Zurück in der Musikhalle, bei der reichlich steifen ‘World Awards“-Gala: Neil und Chris bekommen von Michail Gorbatschow ihren

‘Arts Award“ überreicht – einen unförmigen Klumpen Mensch in Denkerpose. Neil bemüht sich in seiner Dankesrede, Ungläubigkeit

darüber auszudrücken, dass sie überhaupt mit einem Preis bedacht werden. ‘Wir haben doch nur Popmusik gemacht, schöne Klamotten

getragen und viel Spaß gehabt“, tiefstapelt er vor dem mit Karl Lagerfeld und Kylie Minogue prominent besetzten Publikum.
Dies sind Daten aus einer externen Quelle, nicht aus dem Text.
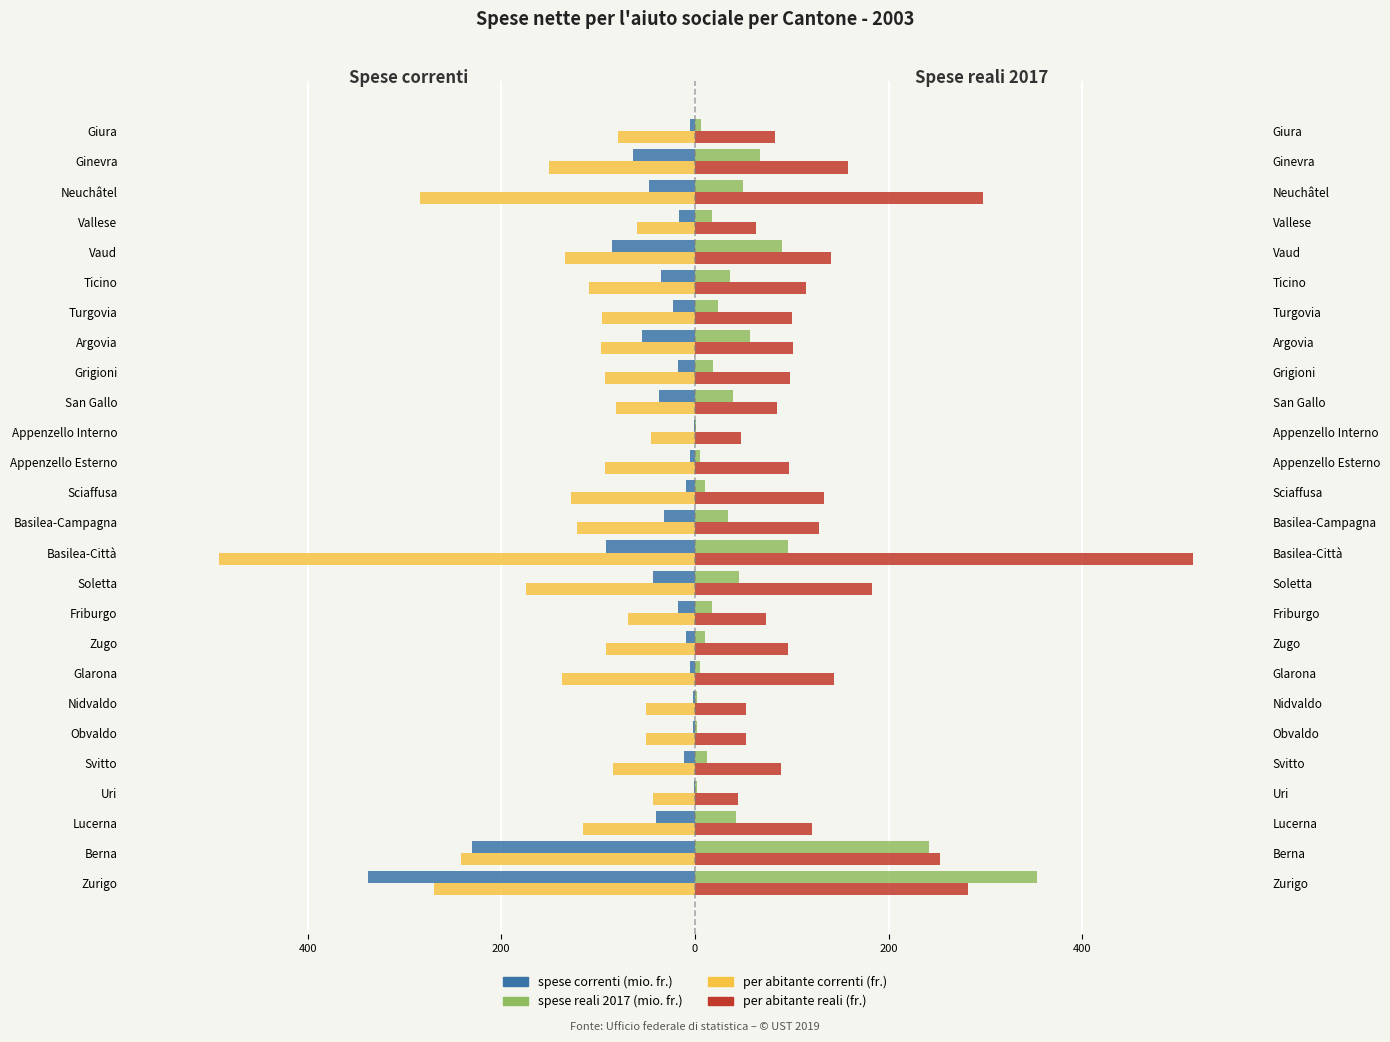

True or false: spese correnti (mio. fr.) has a value of -0.4 at Appenzello Interno.

False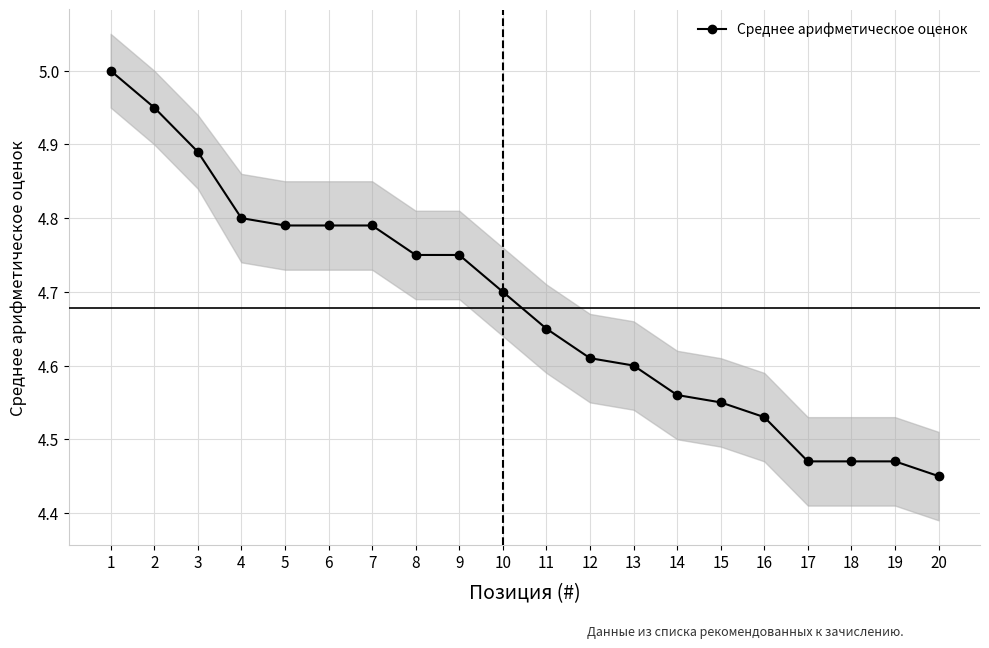

Rank the categories by value from lowest to highest.

20, 17, 18, 19, 16, 15, 14, 13, 12, 11, 10, 8, 9, 5, 6, 7, 4, 3, 2, 1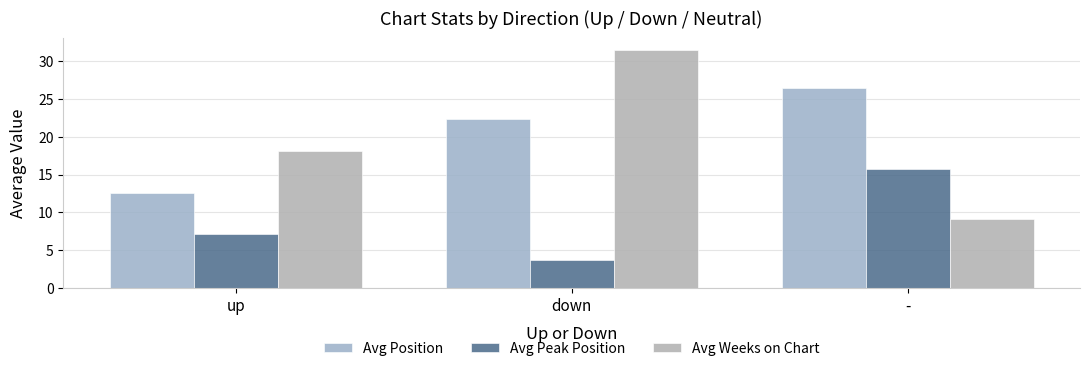

How many data points in Avg Peak Position are above 7?

2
Die Bescheidenheit verfliegt allerdings kurz darauf, als er und Chris den Anlass nutzen, ihre neue Single ‘Miracles“ vorzustellen.

Neil trägt die Beute seiner Shoppingtour, einen dunklen Anzug, man munkelt, es sei Dior Homme, Chris hat lediglich sein Oberteil

gewechselt, gegen einen Kapuzensweater mit dem Slogan ‘Make Love, Not War“. Die Musikhalle erbebt zu sattem House-Stampf, fein

perlenden Sequenzer-Kaskaden, melodramatischen Disco-Streichern und Neils gewohnt routiniertem Vollplayback.


Vielleicht kommt den beiden die ganze Veranstaltung nachher doch wieder etwas dubios vor, vielleicht haben sie einfach keine Lust

auf ein Bad im celebrityhungrigen Mob vor der Halle, möglicherweise wollen sie auch nur so schnell wie möglich in einen Club, um

dem DJ ihre neue Single in die Hand zu drücken: Nach einem letzten, bemühten Grinsen im Blitzlichtgewitter für das Preiträger-Gruppenfoto

verschwinden die Pet Shop Boys unbemerkt durch den Hinterausgang. In die Nacht.